Me in the backyard in 86' my son , same yard, 20 yrs later

Me in the backyard in 86′ my son , same yard, 20 yrs later

 

Shortly after my husband and I had our son we could no longer afford our apartment , and with Grampa’s health seeing better days , we worked out staying in his in law apartment while helping him maintain the property and he didn’t have to be alone. It worked out for awhile and we moved out after 3 years. Grampa’s health roller coaster took a turn for the worst the day before our son’s 8th birthday. March 1, 2014 Grampa finally allowed himself to give in to CHF and passed away (what I was told) was a comfortable medicated nap with hospice caring for him. Since then it’s been a mad dash of figuring out the reverse mortgage mess. It is my understanding that we have until September to sell my grandfather’s house or else it goes to auction.

 

Auction. Like nails on a chalkboard. Every meaningful childhood memory is wrapped up in that house, can you imagine having a piece of who you are , your most innocent carefree moments, up for bid?

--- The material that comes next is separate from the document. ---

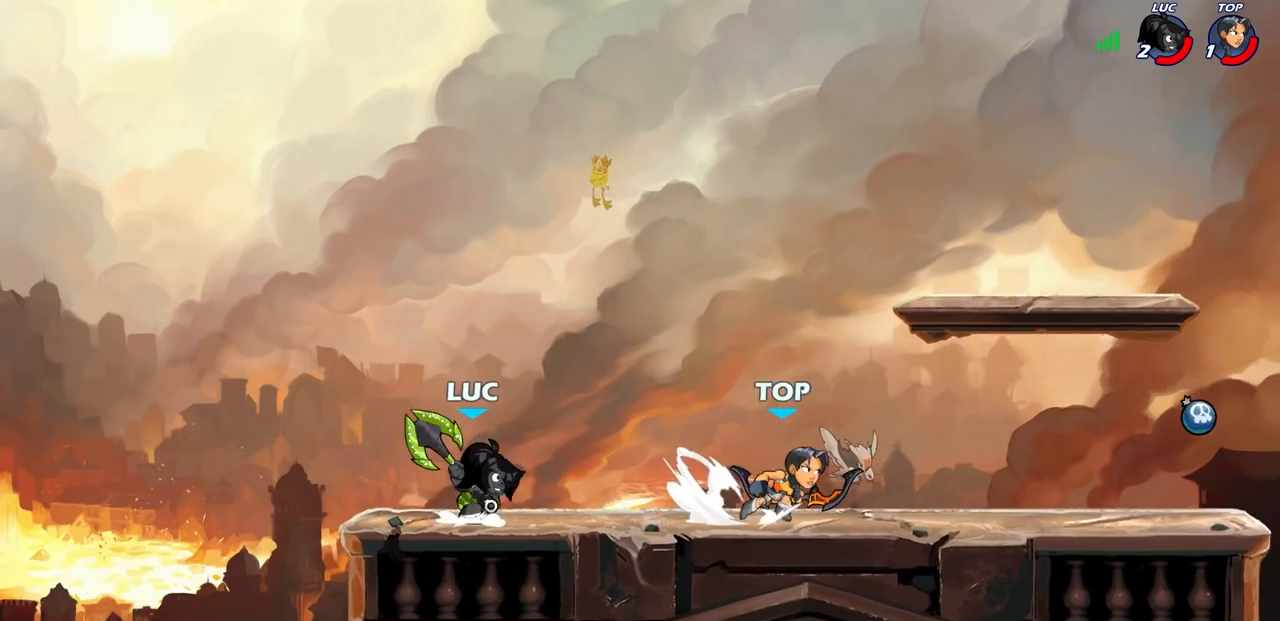
{"buttons": ["CROSS"], "left_stick": "up-right", "events": [[133, "CROSS", "up"], [150, "left_stick", "up-right"], [183, "R2", "down"], [433, "R2", "up"], [467, "CROSS", "down"]]}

Auctioned. Dumped. MOTHERFUCKER. When I went to help clean up the house after the relatives who had been staying there since just before Grampa passed, the empty bitterness of loss gave way to hell hath no fury rage. Hell to the no is my Grandfather’s house, the one he built not once, but twice (there was a fire when my dad was around 9), a respected contractor, very talented and skilled, the one I grew up in – HELL NO my grandfather’s house is most certainly not going to be dumped just like my grandmother’s ashes were. I didn’t have the ability to do anything at 11 years old, but 20 years later I do know that I will do anything in my power to make sure my Grandfather’s house get’s the respect it deserves.

 

This isn’t just some ‘thing’ to get rid off to get out of the way and be done with. This is something I care about with my whole heart and soul, so much so that I am showing all the feelers to you people. I wish with all my heart that my husband and I could afford to take it over, but I’m afraid that is just not a reality for us. However , while we have the ability to, I will care for it like it were my own and hopefully find it a new family who can love it as much as I did.